_WHAT THE TASK ASKS_
Print every line below exactly. Skip the pictures.

_DATA EXTRACTS_
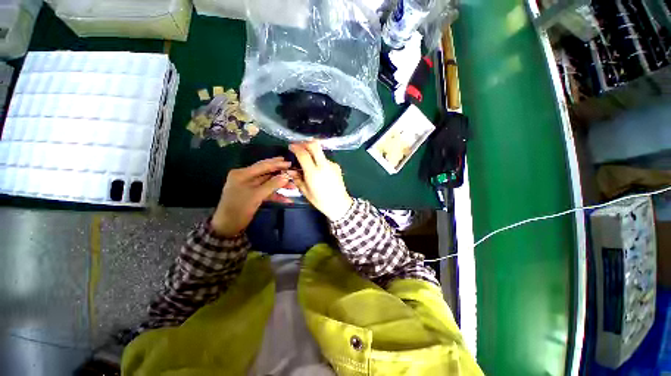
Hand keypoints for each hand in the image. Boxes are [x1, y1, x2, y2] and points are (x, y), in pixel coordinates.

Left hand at [211, 157, 292, 236]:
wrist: (228, 227)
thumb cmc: (239, 209)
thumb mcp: (256, 196)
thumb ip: (272, 185)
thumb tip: (286, 176)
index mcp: (242, 174)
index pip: (262, 166)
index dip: (277, 164)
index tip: (290, 163)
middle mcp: (246, 177)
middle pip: (266, 172)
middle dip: (280, 173)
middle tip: (292, 169)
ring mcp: (250, 186)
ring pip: (268, 182)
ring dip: (280, 185)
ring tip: (293, 186)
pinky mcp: (253, 194)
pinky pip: (267, 191)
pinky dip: (276, 195)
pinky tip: (286, 199)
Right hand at [289, 142, 353, 220]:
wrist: (339, 204)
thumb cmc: (320, 200)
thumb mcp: (305, 191)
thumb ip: (297, 178)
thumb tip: (291, 169)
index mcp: (314, 173)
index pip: (303, 154)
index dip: (296, 147)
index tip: (291, 147)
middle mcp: (324, 165)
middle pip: (315, 145)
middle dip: (305, 143)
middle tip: (299, 146)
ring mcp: (332, 164)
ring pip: (320, 152)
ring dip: (312, 153)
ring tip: (308, 162)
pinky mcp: (337, 166)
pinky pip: (325, 160)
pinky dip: (319, 160)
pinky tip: (318, 169)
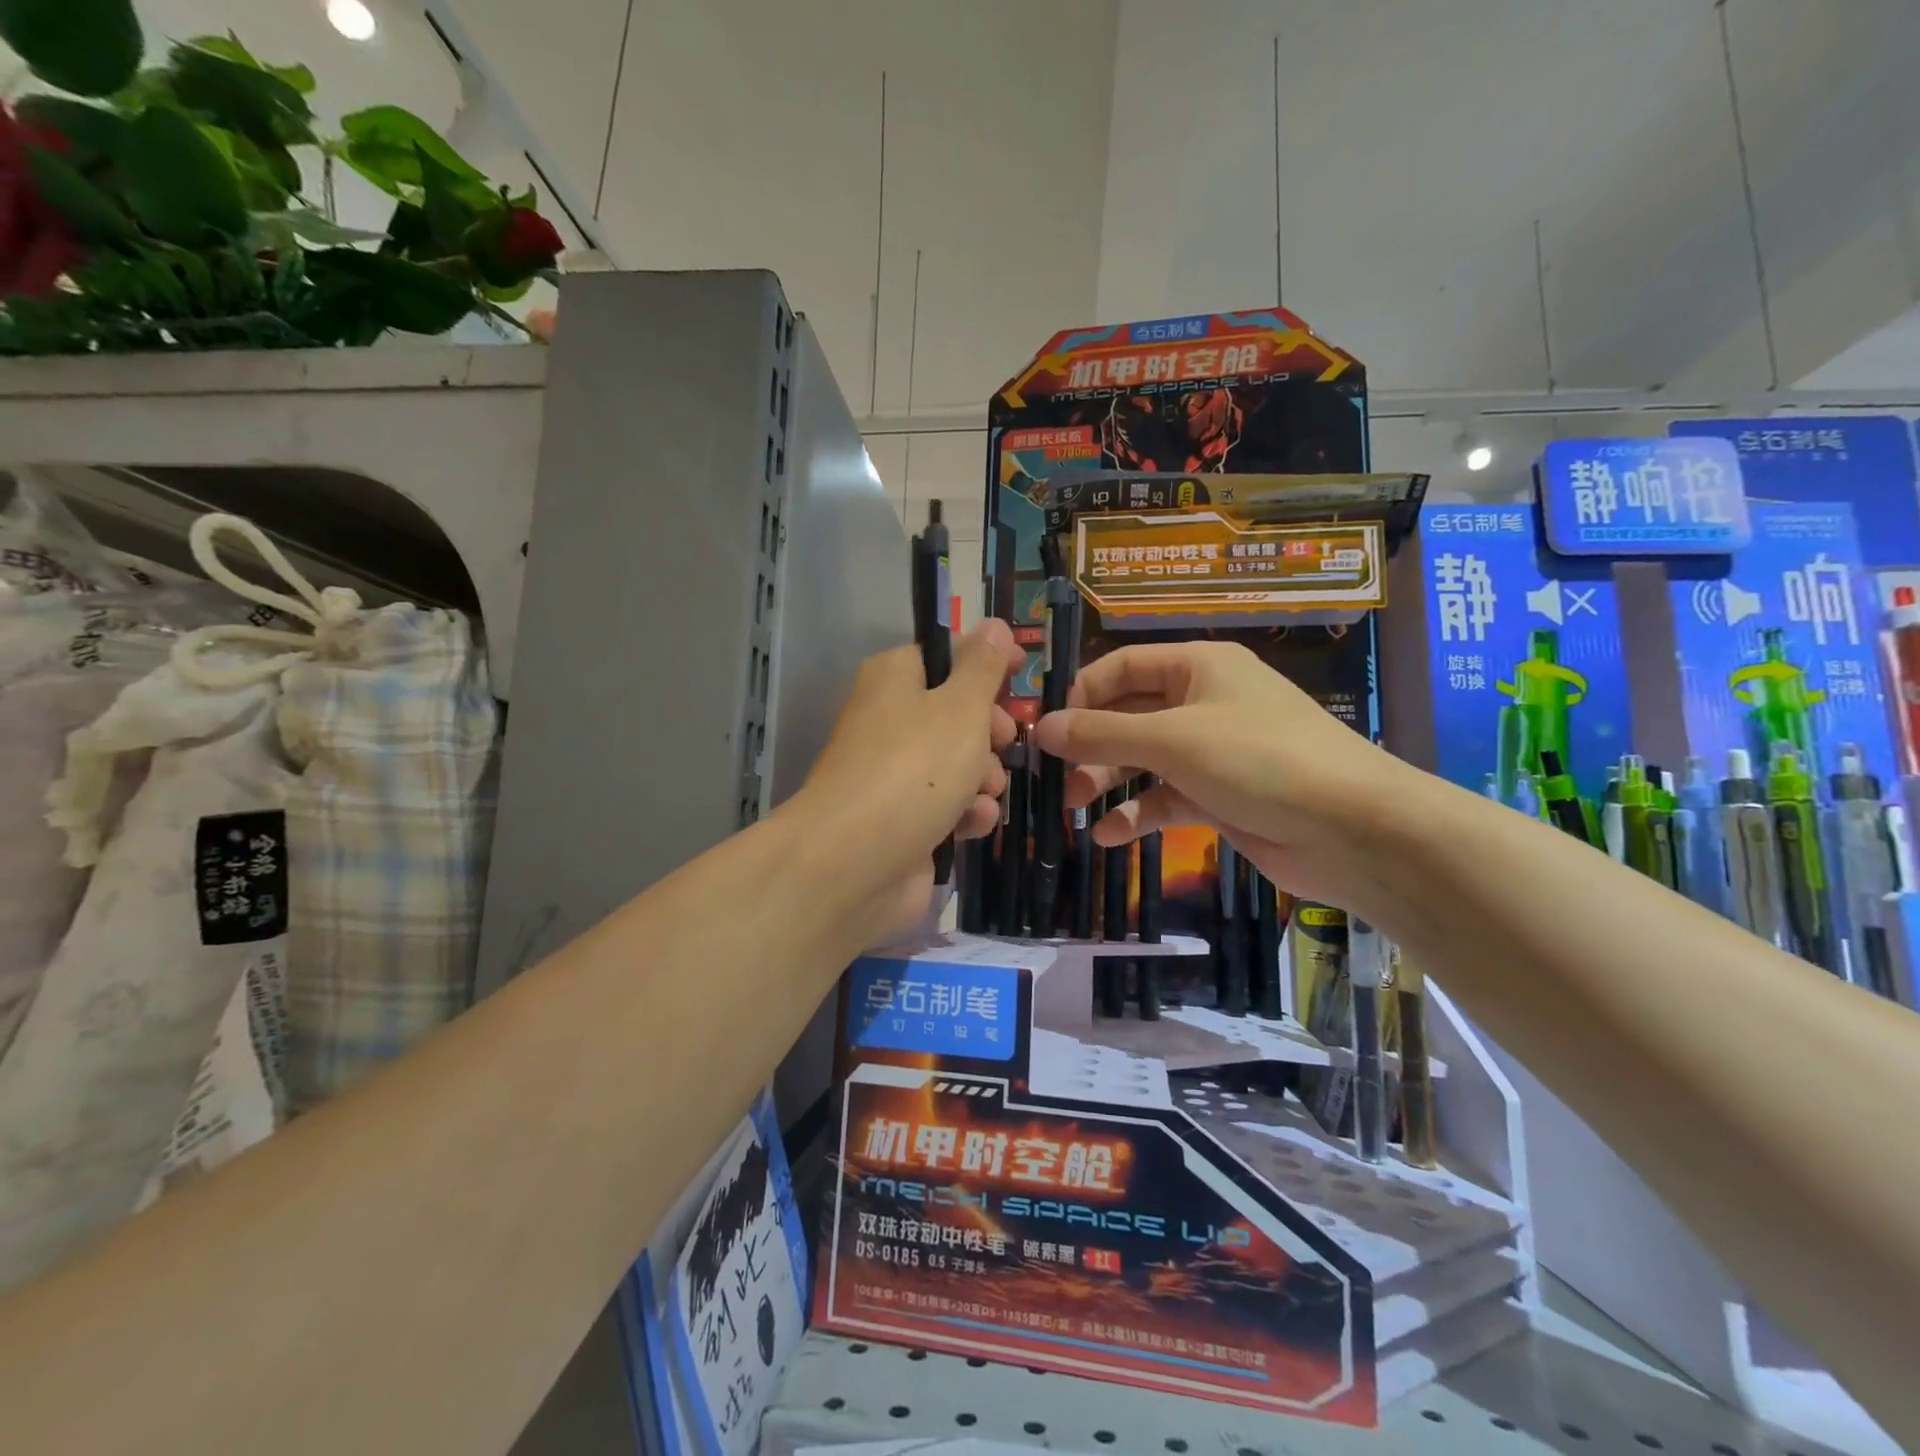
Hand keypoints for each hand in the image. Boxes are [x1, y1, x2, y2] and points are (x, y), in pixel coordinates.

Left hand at [792, 619, 1022, 937]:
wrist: (856, 862)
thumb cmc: (915, 767)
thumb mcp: (960, 705)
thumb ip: (983, 666)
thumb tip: (995, 625)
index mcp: (894, 679)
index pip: (946, 657)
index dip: (985, 668)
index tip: (1019, 679)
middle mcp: (889, 720)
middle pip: (957, 714)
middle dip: (990, 733)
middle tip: (1003, 743)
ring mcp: (893, 774)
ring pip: (959, 764)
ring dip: (984, 778)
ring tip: (983, 792)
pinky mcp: (902, 821)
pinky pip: (947, 806)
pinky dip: (965, 813)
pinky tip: (971, 824)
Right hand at [1031, 640, 1423, 909]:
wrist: (1351, 829)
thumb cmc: (1258, 760)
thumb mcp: (1172, 740)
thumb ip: (1101, 733)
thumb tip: (1040, 728)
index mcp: (1198, 667)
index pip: (1123, 666)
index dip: (1082, 694)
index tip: (1049, 730)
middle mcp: (1204, 702)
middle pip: (1129, 715)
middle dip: (1091, 746)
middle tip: (1058, 779)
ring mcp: (1214, 751)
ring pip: (1144, 759)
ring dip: (1107, 780)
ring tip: (1075, 808)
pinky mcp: (1221, 796)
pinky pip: (1166, 797)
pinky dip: (1138, 813)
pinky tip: (1110, 836)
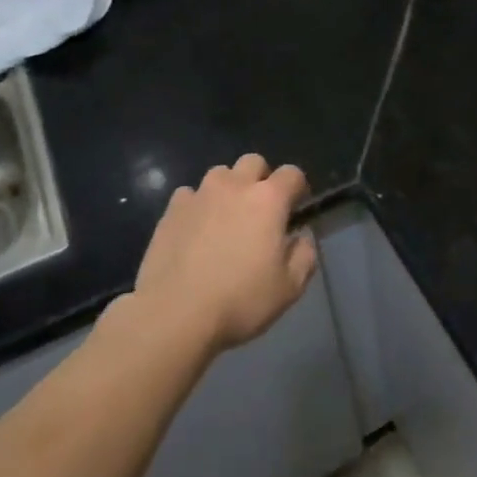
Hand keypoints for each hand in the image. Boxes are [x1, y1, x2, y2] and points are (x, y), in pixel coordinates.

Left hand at [132, 154, 316, 352]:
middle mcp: (235, 186)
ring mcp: (200, 194)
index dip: (298, 187)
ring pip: (220, 174)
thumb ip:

_EXERCISE SOLUTION_
Hand keypoints for each hand in the image. Boxes are [x1, y1, x2, y2] and points are (x, y), in pixel coordinates.

Left hand at [211, 157, 292, 236]:
wrist: (228, 227)
thumb cmc: (239, 209)
thumb mcp: (256, 196)
thumb ip: (272, 185)
thumb tip: (286, 176)
index mcp: (242, 174)
index pip: (262, 166)
index dip: (277, 164)
index tip: (290, 163)
middle mcp: (246, 177)
middle pip: (266, 172)
middle dip: (280, 173)
middle tip: (292, 169)
ring mcp: (250, 186)
ring pip: (268, 182)
ring dip: (280, 185)
ring tip: (293, 186)
pinky mcp: (253, 194)
pinky pip: (267, 191)
pinky dip: (276, 195)
pinky tip: (286, 199)
Right hand at [289, 142, 353, 220]:
wrist: (339, 204)
thumb cmc: (320, 200)
thumb mcp: (305, 191)
thumb ip: (297, 178)
thumb tip: (291, 169)
index mcp: (314, 173)
index pip: (303, 154)
index dip: (296, 147)
index tip: (291, 147)
middle mcp: (324, 165)
middle pip: (315, 145)
middle dip: (305, 143)
middle tip: (299, 146)
ring mcp: (332, 164)
ring pip: (320, 152)
ring dip: (312, 153)
ring tip: (308, 162)
pinky mcp: (337, 166)
pinky pip: (325, 160)
pinky dip: (319, 160)
pinky tip: (318, 169)
Hand keypoints for each hand in the image. Boxes are [x1, y1, x2, y2] and points are (x, y), in pixel coordinates.

Left hand at [792, 619, 1022, 937]:
wrist: (856, 862)
thumb cmc: (915, 767)
thumb mcp: (960, 705)
thumb ip: (983, 666)
thumb tip: (995, 625)
index mcp: (894, 679)
index pip: (946, 657)
index dip: (985, 668)
index tip: (1019, 679)
middle mcp: (889, 720)
middle pip: (957, 714)
middle dip: (990, 733)
middle tip: (1003, 743)
ring mcp: (893, 774)
ring pip: (959, 764)
ring dip: (984, 778)
ring tip: (983, 792)
pinky mcp: (902, 821)
pinky pip: (947, 806)
pinky dip: (965, 813)
pinky tip: (971, 824)
Right hand at [1031, 640, 1423, 909]:
wrist: (1351, 829)
thumb cmc: (1258, 760)
thumb mcp: (1172, 740)
thumb ip: (1101, 733)
thumb tip: (1040, 728)
index mcp: (1198, 667)
index pip: (1123, 666)
index dip: (1082, 694)
index tip: (1049, 730)
middle mcp: (1204, 702)
middle pip: (1129, 715)
middle dip: (1091, 746)
middle tip: (1058, 779)
ring mcp: (1214, 751)
ring pip: (1144, 759)
ring dip: (1107, 780)
ring tip: (1075, 808)
pinky mcp: (1221, 796)
pinky pip: (1166, 797)
pinky dip: (1138, 813)
pinky tip: (1110, 836)
Hand keypoints for each hand in the image. Boxes are [x1, y1, x2, y2] and points are (x, y), in pixel coordinates.

Left hand at [132, 154, 316, 352]:
middle mcp: (235, 186)
ring mcp: (200, 194)
index dip: (298, 187)
ring pip: (220, 174)
thumb ip:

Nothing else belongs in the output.